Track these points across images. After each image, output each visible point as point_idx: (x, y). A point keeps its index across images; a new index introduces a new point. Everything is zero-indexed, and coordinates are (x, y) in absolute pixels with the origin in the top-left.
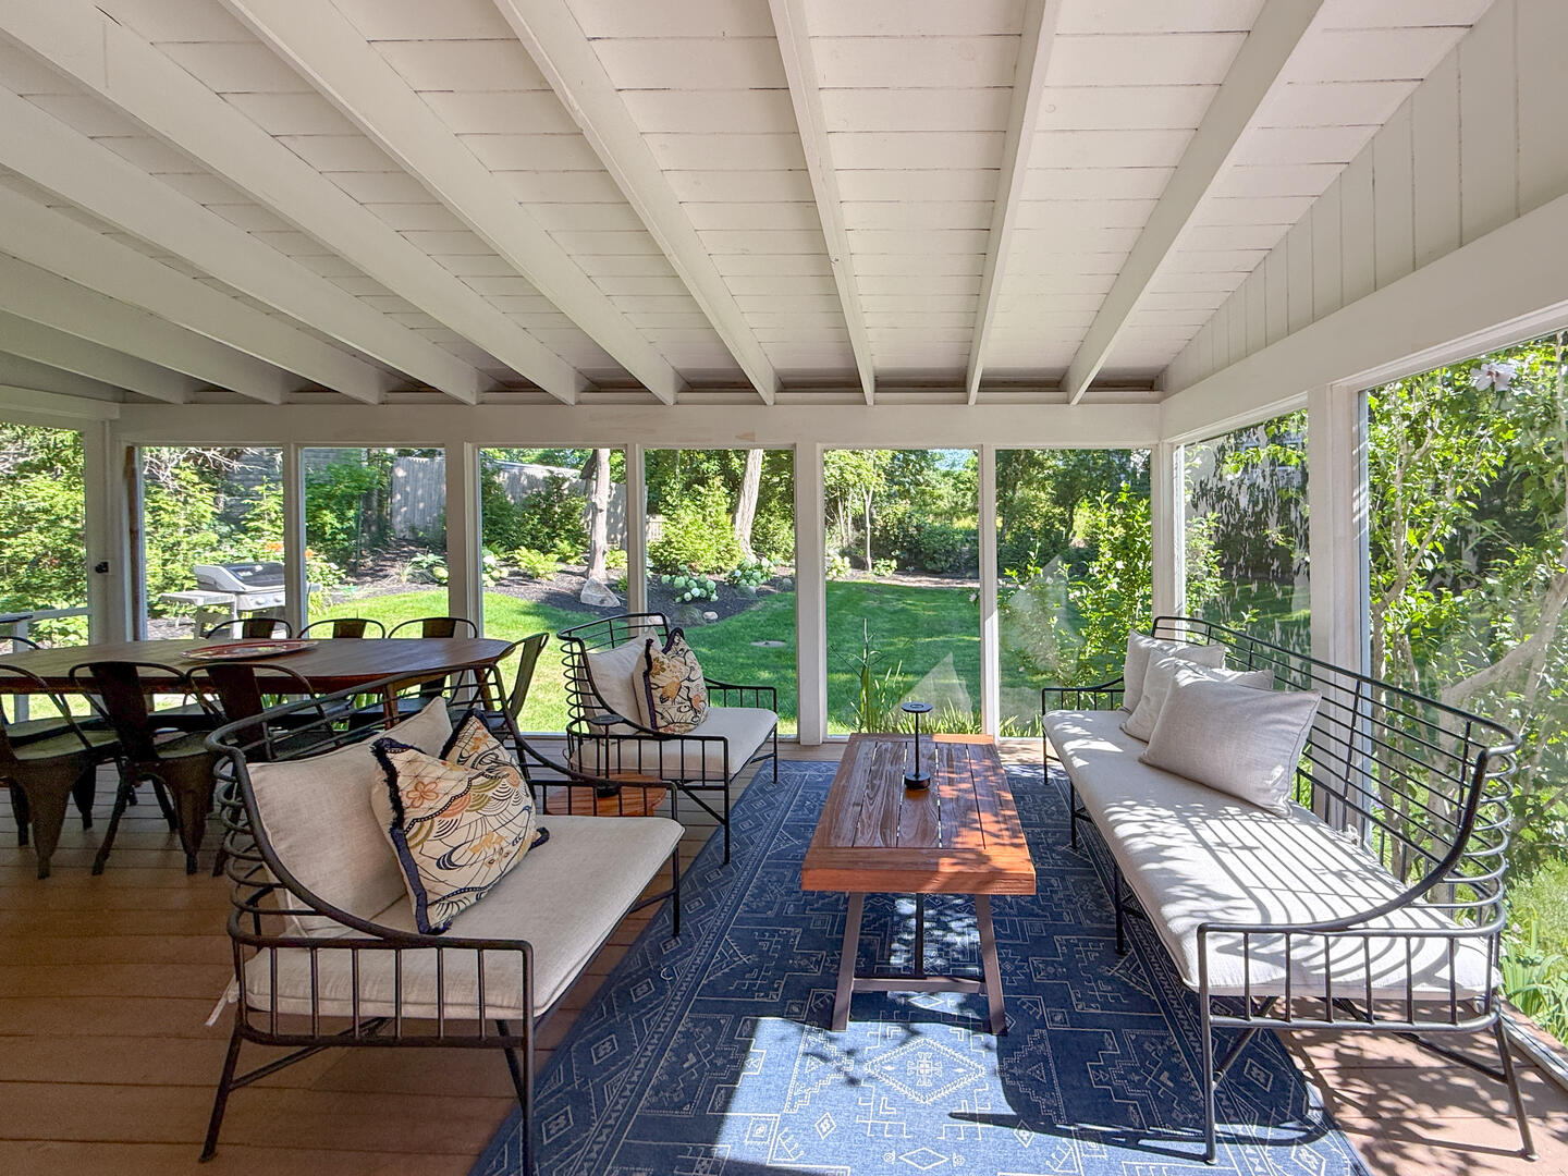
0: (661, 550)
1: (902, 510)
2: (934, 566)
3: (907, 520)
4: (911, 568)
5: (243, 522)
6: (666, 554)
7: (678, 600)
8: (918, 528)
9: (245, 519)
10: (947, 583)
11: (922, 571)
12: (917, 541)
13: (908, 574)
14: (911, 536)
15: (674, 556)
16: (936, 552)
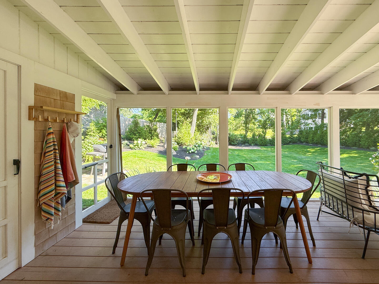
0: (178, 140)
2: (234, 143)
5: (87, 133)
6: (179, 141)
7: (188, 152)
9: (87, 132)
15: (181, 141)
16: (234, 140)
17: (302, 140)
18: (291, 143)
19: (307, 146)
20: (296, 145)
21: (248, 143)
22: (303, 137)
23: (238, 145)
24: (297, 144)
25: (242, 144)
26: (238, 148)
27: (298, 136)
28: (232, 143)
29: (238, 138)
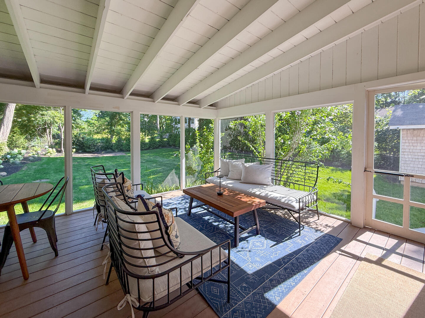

• • • •

**Exercise requirements:** Can you copy out all of the lines above, character for character, leaving out the pictures?

**Answer to the problem:**
Track these points across images. After each image, output each visible point as point_idx: (x, y). A point keeps its index across images; a new index introduces a new point. Everything is zero-indexed, and coordinates are (x, y) in absolute pixels with the origin in the top-left.
0: (661, 550)
1: (902, 510)
2: (934, 566)
3: (907, 520)
4: (911, 568)
5: (243, 522)
6: (666, 554)
7: (678, 600)
8: (918, 528)
9: (245, 519)
10: (947, 583)
11: (922, 571)
12: (917, 541)
13: (908, 574)
14: (911, 536)
15: (674, 556)
16: (936, 552)
0: (178, 140)
2: (234, 143)
5: (87, 133)
6: (179, 141)
7: (188, 152)
9: (87, 132)
15: (181, 141)
16: (234, 140)
17: (302, 140)
18: (291, 143)
19: (307, 146)
20: (296, 145)
21: (248, 143)
22: (303, 137)
23: (238, 145)
24: (297, 144)
25: (242, 144)
26: (238, 148)
27: (298, 136)
28: (232, 143)
29: (238, 138)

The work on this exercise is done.